[Extracted records]
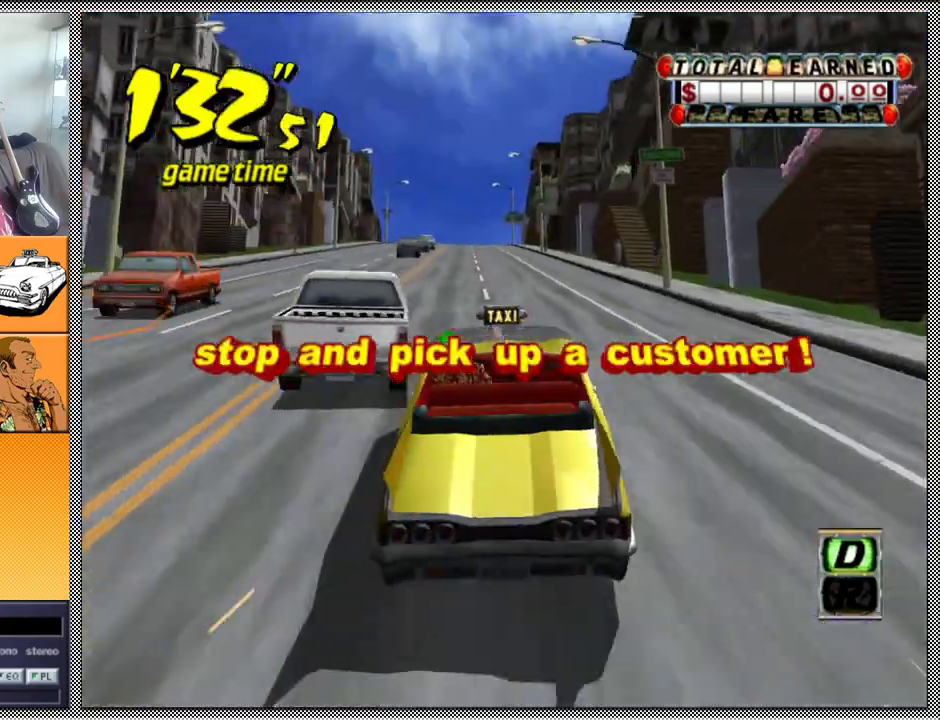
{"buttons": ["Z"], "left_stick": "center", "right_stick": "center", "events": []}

--

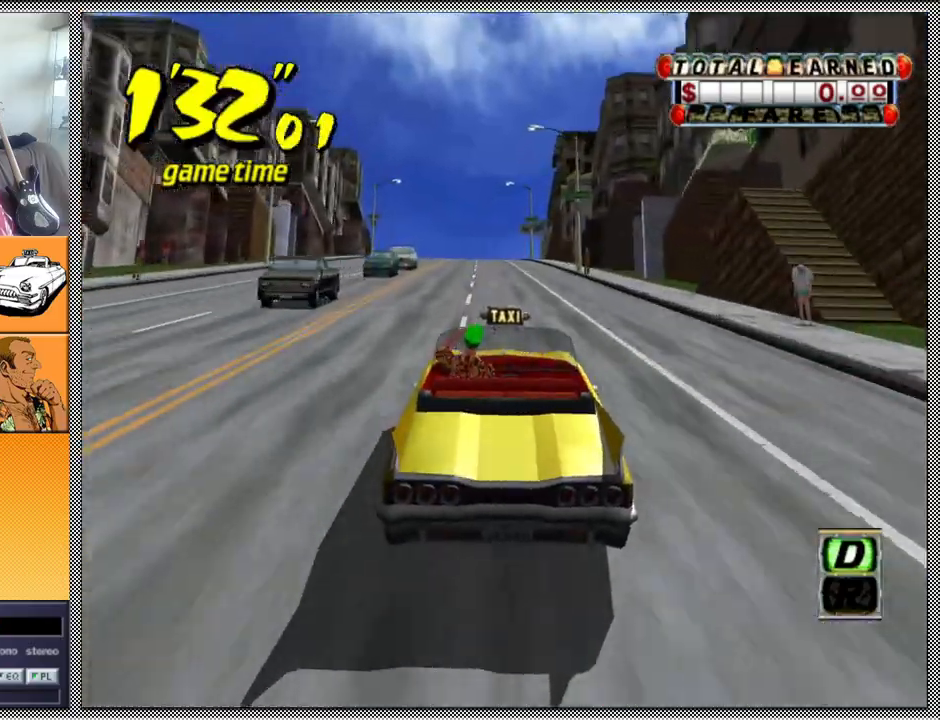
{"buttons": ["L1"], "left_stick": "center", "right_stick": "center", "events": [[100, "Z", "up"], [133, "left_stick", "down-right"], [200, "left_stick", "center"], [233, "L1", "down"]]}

---

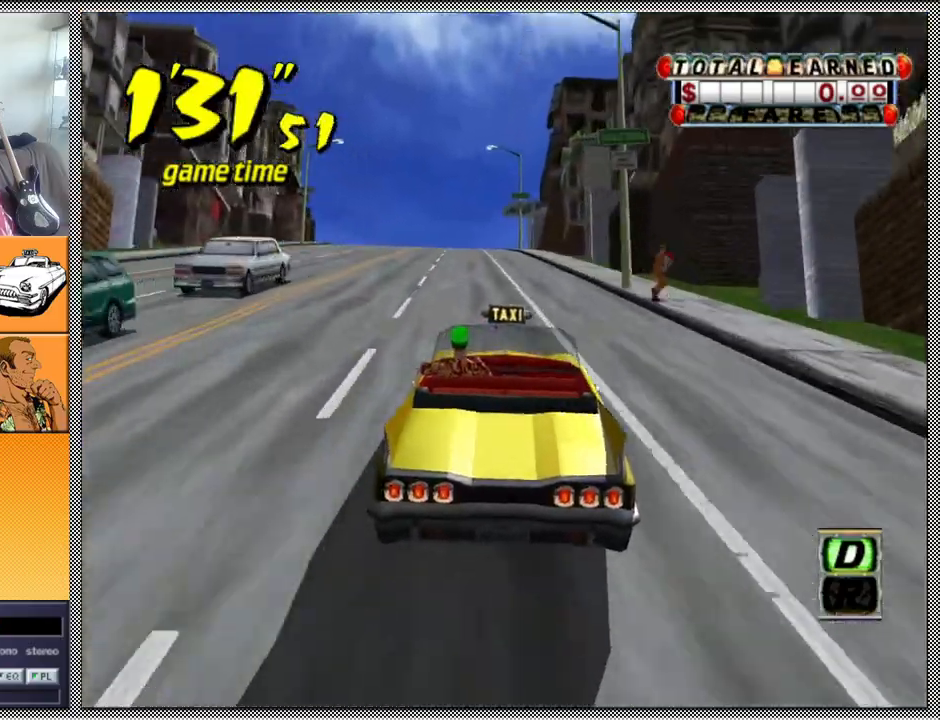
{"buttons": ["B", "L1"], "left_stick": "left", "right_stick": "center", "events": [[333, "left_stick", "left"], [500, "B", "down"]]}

[Task description]
For the word "down", find all matching lines in the entries above and copy them out.

[Written solution]
{"buttons": ["L1"], "left_stick": "center", "right_stick": "center", "events": [[100, "Z", "up"], [133, "left_stick", "down-right"], [200, "left_stick", "center"], [233, "L1", "down"]]}
{"buttons": ["B", "L1"], "left_stick": "left", "right_stick": "center", "events": [[333, "left_stick", "left"], [500, "B", "down"]]}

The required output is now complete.